Procurement departments often have an issue with one of the intrinsic characteristics of cloud computing, which is that the provider defines the service. It is not the consumers that define the service, though they may be able to configure it. Is this good or bad?
A procurement department is used to managing service risk by demanding ‘feature continuity’. Once the business depends on a certain feature, like being able to run a certain report, that feature becomes a risk. If it goes away, the business suffers. That is bad.
In software, this risk is often handled by demanding ‘backwards’ compatibility. Cloud providers may not be in a position to provide that. A simple example of that occurs when a security hole needs to be plugged. In addition, the financial attractiveness (which is good) of the service offering might depend on the provider supporting only a very limited amount of different services.
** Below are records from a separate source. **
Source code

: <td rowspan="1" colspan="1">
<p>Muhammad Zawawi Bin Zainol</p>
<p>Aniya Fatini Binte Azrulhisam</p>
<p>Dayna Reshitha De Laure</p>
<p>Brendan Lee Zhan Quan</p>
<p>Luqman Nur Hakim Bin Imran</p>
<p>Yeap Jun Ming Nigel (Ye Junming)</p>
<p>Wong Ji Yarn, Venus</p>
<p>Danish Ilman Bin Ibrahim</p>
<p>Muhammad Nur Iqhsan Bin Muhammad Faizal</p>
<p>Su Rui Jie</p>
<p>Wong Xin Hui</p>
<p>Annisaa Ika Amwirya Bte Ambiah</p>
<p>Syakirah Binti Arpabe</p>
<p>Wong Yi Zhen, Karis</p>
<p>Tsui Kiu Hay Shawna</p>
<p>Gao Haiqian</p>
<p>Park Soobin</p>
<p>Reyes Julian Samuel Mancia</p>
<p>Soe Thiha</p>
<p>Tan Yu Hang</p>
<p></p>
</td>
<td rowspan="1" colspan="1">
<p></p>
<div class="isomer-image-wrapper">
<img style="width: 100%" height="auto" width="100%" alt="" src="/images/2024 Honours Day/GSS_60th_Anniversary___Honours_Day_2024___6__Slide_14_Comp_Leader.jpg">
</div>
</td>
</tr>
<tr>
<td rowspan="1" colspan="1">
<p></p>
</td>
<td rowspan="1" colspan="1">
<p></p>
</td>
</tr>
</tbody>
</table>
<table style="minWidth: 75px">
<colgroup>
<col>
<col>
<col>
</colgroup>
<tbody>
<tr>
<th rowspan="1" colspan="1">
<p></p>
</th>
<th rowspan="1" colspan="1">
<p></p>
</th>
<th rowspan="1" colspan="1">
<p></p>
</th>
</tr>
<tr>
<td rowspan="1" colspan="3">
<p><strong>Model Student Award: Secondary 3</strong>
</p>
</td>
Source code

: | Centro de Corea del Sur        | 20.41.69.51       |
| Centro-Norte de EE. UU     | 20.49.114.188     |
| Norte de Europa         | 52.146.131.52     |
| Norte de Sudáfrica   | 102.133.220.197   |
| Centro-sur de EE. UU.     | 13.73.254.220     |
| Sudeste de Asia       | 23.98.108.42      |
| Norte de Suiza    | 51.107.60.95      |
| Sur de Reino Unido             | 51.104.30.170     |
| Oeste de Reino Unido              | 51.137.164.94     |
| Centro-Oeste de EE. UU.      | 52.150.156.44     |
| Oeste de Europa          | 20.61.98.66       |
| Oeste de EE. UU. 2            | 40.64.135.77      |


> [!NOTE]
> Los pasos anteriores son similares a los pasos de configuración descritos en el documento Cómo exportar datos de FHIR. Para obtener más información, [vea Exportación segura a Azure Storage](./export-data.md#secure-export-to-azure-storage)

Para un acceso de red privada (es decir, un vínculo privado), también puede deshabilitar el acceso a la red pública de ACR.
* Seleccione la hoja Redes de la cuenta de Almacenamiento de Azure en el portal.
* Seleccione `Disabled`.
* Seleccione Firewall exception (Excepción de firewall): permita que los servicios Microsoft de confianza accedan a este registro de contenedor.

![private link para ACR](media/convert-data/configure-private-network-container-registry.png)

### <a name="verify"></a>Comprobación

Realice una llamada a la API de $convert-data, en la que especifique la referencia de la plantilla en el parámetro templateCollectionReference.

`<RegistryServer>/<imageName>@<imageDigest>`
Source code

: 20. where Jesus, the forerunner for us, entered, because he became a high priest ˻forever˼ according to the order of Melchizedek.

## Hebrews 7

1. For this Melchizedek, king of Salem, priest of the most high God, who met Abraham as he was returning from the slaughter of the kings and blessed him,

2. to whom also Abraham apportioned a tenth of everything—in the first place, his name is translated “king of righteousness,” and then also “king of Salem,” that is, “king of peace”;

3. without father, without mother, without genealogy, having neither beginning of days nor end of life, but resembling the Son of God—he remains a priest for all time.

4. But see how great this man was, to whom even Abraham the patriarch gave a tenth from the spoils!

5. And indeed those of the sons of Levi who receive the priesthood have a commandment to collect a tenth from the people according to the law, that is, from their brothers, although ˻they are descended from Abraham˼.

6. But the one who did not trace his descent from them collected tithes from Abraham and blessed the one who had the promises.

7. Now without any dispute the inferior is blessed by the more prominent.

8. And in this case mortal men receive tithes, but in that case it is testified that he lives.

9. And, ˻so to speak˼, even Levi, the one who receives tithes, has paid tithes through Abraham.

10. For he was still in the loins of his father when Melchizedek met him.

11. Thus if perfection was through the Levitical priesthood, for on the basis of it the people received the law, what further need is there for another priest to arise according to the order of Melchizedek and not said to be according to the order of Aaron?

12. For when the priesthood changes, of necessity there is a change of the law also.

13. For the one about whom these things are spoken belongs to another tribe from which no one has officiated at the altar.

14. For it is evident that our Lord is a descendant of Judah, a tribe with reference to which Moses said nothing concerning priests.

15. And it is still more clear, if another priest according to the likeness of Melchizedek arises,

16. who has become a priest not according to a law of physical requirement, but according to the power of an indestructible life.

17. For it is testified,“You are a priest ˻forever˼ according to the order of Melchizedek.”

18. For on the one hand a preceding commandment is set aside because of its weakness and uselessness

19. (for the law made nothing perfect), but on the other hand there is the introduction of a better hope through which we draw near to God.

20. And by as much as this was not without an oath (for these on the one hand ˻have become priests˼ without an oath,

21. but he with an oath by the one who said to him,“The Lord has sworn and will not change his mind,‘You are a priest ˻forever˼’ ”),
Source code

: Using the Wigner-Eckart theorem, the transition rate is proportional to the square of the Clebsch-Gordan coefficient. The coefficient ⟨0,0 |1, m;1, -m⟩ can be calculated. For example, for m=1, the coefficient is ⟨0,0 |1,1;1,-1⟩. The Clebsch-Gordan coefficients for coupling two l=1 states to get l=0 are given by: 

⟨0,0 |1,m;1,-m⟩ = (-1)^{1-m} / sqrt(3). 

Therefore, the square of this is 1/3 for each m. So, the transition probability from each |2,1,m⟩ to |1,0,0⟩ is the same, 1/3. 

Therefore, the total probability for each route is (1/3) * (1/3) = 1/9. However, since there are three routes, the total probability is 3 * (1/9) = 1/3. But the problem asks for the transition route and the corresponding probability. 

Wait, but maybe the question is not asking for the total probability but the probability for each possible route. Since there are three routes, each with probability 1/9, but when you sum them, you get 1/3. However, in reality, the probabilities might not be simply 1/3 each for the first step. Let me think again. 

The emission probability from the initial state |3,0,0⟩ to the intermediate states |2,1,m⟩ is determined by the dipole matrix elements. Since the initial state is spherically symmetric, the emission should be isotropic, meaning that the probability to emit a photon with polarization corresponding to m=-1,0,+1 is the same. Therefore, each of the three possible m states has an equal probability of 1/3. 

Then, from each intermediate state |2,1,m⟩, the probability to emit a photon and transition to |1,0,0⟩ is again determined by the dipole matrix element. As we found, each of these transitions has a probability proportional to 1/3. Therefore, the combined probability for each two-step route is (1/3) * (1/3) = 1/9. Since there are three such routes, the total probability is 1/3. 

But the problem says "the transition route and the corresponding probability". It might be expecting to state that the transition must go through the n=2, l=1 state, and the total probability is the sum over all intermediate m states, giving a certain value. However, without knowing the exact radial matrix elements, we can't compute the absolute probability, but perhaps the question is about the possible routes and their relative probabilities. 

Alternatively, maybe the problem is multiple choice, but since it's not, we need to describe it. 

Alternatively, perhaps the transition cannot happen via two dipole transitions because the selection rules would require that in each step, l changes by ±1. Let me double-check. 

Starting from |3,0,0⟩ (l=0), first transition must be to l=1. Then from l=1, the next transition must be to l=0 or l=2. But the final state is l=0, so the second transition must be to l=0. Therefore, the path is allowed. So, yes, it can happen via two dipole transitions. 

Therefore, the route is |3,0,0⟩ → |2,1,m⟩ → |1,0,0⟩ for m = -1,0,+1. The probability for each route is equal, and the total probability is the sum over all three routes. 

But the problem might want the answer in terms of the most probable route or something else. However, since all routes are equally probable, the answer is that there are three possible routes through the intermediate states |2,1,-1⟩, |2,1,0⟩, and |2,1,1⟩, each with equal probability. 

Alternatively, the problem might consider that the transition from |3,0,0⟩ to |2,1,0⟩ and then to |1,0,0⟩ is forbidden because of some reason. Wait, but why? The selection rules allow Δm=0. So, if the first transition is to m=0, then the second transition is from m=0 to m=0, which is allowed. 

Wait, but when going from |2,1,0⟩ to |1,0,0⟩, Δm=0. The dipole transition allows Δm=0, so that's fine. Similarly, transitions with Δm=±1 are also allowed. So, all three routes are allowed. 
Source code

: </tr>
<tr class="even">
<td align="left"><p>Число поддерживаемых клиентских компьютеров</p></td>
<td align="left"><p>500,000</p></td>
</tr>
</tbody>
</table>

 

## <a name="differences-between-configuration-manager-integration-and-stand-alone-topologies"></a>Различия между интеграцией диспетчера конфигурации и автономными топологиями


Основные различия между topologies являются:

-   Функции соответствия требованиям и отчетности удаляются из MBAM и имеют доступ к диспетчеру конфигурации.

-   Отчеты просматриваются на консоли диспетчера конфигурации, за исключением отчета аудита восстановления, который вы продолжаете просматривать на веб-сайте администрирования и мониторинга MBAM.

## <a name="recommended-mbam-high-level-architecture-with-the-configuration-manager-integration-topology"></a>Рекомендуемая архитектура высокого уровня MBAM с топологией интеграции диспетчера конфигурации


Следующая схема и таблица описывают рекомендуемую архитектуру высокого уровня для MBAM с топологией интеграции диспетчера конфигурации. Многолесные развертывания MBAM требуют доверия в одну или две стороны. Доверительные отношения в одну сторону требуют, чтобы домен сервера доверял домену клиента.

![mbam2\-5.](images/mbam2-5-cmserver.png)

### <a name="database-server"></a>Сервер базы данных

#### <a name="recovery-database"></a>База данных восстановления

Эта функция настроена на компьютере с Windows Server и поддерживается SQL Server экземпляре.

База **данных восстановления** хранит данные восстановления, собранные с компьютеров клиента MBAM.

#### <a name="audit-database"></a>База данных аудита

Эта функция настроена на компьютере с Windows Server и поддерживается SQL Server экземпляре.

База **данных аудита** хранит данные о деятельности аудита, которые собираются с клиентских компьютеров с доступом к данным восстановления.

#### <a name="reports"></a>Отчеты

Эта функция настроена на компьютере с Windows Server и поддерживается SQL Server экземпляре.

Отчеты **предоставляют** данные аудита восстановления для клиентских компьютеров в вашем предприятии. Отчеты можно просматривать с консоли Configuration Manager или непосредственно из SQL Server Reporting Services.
So there are a couple of things that need to be done here. To begin with, the provider’s commitment to certain features and functions should be evaluated. Then, the consumer’s dependence on those functions should be looked at as a risk, and managed as a risk. This means looking at the business implication of a function that goes away, and thinking about workarounds, or other actions.
This cannot be done by the business users or the procurement department alone, they will have to work together. The procurement department probably has better expertise in figuring out provider contract conditions, the business users should be better aware of the risks that they are willing to take in relation to the benefit that they see.
Then, the company will need to return to this analysis on a regular basis, in proportion to the value at risk. And that is part of cloud consumer governance.
This could be part of business continuity management, or disaster recovery planning. Because, even when the provider is still there, lack of support for an essential feature is almost as bad as a provider that has gone away.